(Source information)

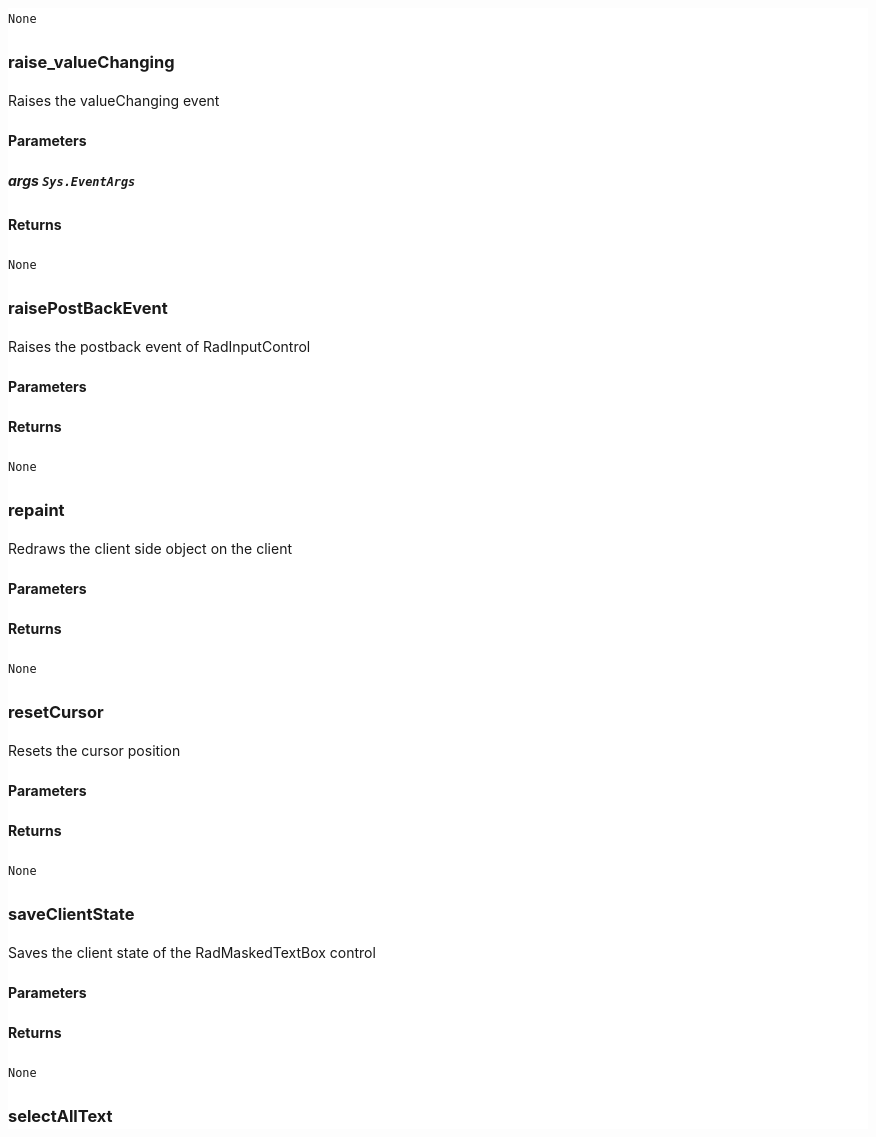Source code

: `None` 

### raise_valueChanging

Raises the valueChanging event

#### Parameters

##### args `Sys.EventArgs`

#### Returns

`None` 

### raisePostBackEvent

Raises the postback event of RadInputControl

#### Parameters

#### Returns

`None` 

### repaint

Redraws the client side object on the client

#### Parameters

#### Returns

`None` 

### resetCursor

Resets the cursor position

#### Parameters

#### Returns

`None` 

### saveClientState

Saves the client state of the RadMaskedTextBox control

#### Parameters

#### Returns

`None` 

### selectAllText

(End Source information)
(Source information)

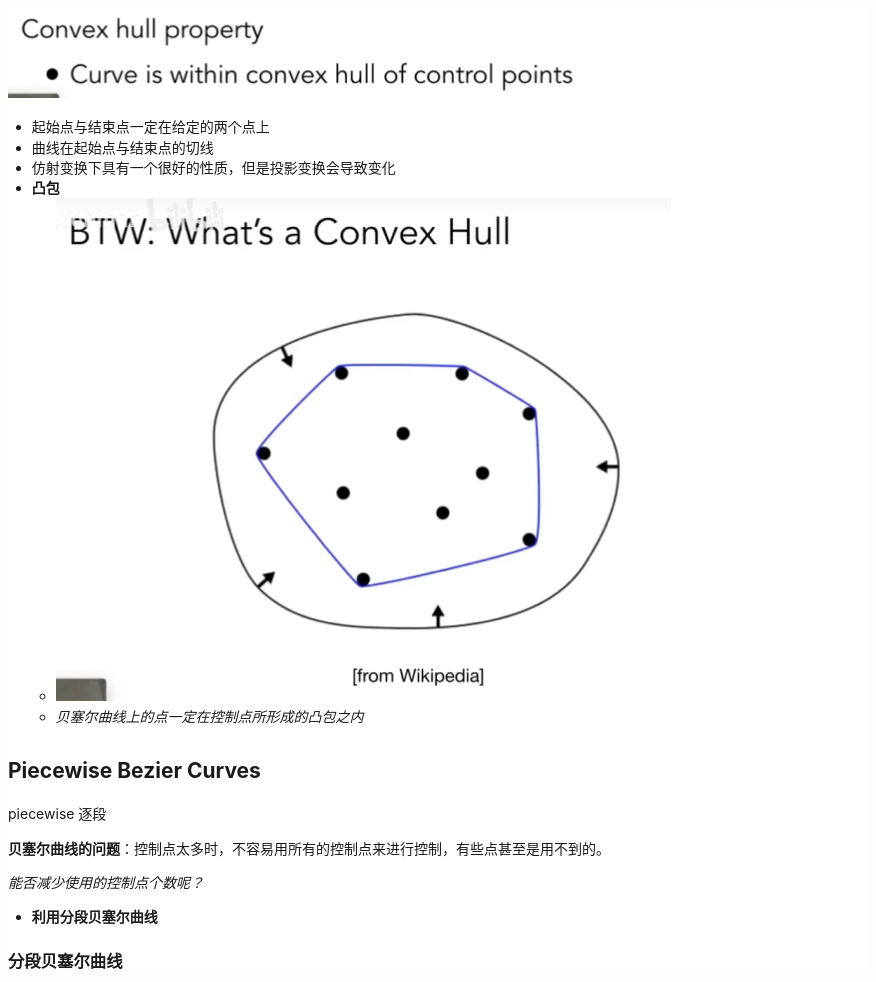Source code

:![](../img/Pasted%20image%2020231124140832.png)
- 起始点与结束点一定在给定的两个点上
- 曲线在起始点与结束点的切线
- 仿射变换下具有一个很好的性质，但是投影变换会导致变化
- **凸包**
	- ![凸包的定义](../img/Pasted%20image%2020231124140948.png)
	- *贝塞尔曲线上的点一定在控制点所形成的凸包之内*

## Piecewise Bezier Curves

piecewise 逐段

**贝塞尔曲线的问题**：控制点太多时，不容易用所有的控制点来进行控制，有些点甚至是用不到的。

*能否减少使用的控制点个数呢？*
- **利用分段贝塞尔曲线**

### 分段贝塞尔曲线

(End Source information)

• What you have to do
Could you edit the data starting at the line containing "## Piecewise Bezier Curves" and ending at the line containing "### 分段贝塞尔曲线" so that every "控制点" becomes "控制顶点", with everything else unchanged, and return only those lines?

• Result of the exercise
## Piecewise Bezier Curves

piecewise 逐段

**贝塞尔曲线的问题**：控制顶点太多时，不容易用所有的控制顶点来进行控制，有些点甚至是用不到的。

*能否减少使用的控制顶点个数呢？*
- **利用分段贝塞尔曲线**

### 分段贝塞尔曲线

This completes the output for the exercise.